Cauchy–Hadamard theorem

In mathematics, the Cauchy–Hadamard theorem is a result in complex analysis named after the French mathematicians Augustin Louis Cauchy and Jacques Hadamard, describing the radius of convergence of a power series. It was published in 1821 by Cauchy,^[1] but remained relatively unknown until Hadamard rediscovered it.^[2] Hadamard's first publication of this result was in 1888;^[3] he also included it as part of his 1892 Ph.D. thesis.^[4]

Theory for one complex variable

Statement of the theorem

Consider the formal power series in one complex variable z of the form

f(z)=\sum _{{n=0}}^{{\infty }}c_{{n}}(z-a)^{{n}}

where $a,c_{n}\in {\mathbb {C}}.$

Then the radius of convergence of ƒ at the point a is given by

{\frac {1}{R}}=\limsup _{{n\to \infty }}{\big (}|c_{{n}}|^{{1/n}}{\big )}

where lim sup denotes the limit superior, the limit as n approaches infinity of the supremum of the sequence values after the nth position. If the sequence values are unbounded so that the lim sup is ∞, then the power series does not converge near a, while if the lim sup is 0 then the radius of convergence is ∞, meaning that the series converges on the entire plane.

Proof of the theorem

^[5] Without loss of generality assume that $a=0$ . We will show first that the power series $\sum c_{n}z^{n}$ converges for $|z|<R$ , and then that it diverges for $|z|>R$ .

First suppose $|z|<R$ . Let $t=1/R$ not be zero or ±infinity. For any $\varepsilon >0$ , there exists only a finite number of $n$ such that ${\sqrt[{n}]{|c_{n}|}}\geq t+\varepsilon$ . Now $|c_{n}|\leq (t+\varepsilon )^{n}$ for all but a finite number of $n$ , so the series $\sum c_{n}z^{n}$ converges if $|z|<1/(t+\varepsilon )$ . This proves the first part.
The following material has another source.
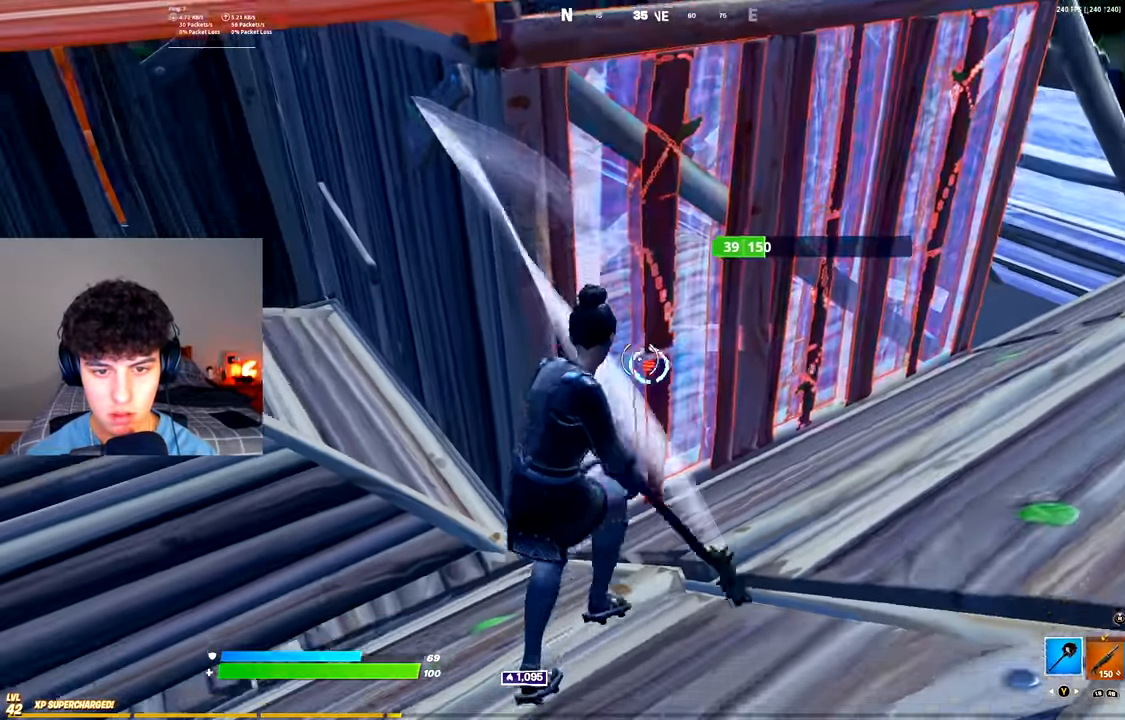
{"buttons": ["R2", "L3"], "left_stick": "up-left", "right_stick": "down-right", "events": [[33, "R3", "down"], [50, "left_stick", "down-right"], [100, "R3", "up"], [183, "R3", "down"], [183, "left_stick", "up-right"], [267, "R3", "up"], [267, "left_stick", "up-left"], [300, "R1", "down"], [317, "R2", "up"], [367, "R2", "down"], [383, "R1", "up"], [383, "R2", "up"], [433, "L3", "down"], [467, "R2", "down"], [500, "right_stick", "down-right"]]}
Conversely, for $\varepsilon >0$ , $|c_{n}|\geq (t-\varepsilon )^{n}$ for infinitely many $c_{n}$ , so if $|z|=1/(t-\varepsilon )>R$ , we see that the series cannot converge because its nth term does not tend to 0.

Several complex variables

Statement of the theorem

Let $\alpha$ be a multi-index (a n-tuple of integers) with $|\alpha |=\alpha _{1}+\cdots +\alpha _{n}$ , then $f(x)$ converges with radius of convergence $\rho$ (which is also a multi-index) if and only if

\lim _{{|\alpha |\to \infty }}{\sqrt[ {|\alpha |}]{|c_{\alpha }|\rho ^{\alpha }}}=1

to the multidimensional power series

\sum _{\alpha \geq 0}c_{\alpha }(z-a)^{\alpha }:=\sum _{\alpha _{1}\geq 0,\ldots ,\alpha _{n}\geq 0}c_{\alpha _{1},\ldots ,\alpha _{n}}(z_{1}-a_{1})^{\alpha _{1}}\cdots (z_{n}-a_{n})^{\alpha _{n}}

Proof of the theorem

The proof can be found in the book Introduction to Complex Analysis Part II functions in several Variables by B. V. Shabat

Notes

↑ Cauchy, A. L. (1821), Analyse algébrique .
↑ Bottazzini, Umberto (1986), The Higher Calculus: A History of Real and Complex Analysis from Euler to Weierstrass, Springer-Verlag, pp. 116–117, ISBN 978-0-387-96302-0 . Translated from the Italian by Warren Van Egmond.
↑ Hadamard, J., "Sur le rayon de convergence des séries ordonnées suivant les puissances d'une variable", C. R. Acad. Sci. Paris, 106: 259–262 .
↑ Hadamard, J. (1892), "Essai sur l'étude des fonctions données par leur développement de Taylor", Journal de Mathématiques Pures et Appliquées, 4^e Série, VIII . Also in Thèses présentées à la faculté des sciences de Paris pour obtenir le grade de docteur ès sciences mathématiques, Paris: Gauthier-Villars et fils, 1892.
↑ Lang, Serge (2002), Complex Analysis: Fourth Edition, Springer, pp. 55–56, ISBN 0-387-98592-1 Graduate Texts in Mathematics

External links

Weisstein, Eric W. "Cauchy-Hadamard theorem". MathWorld.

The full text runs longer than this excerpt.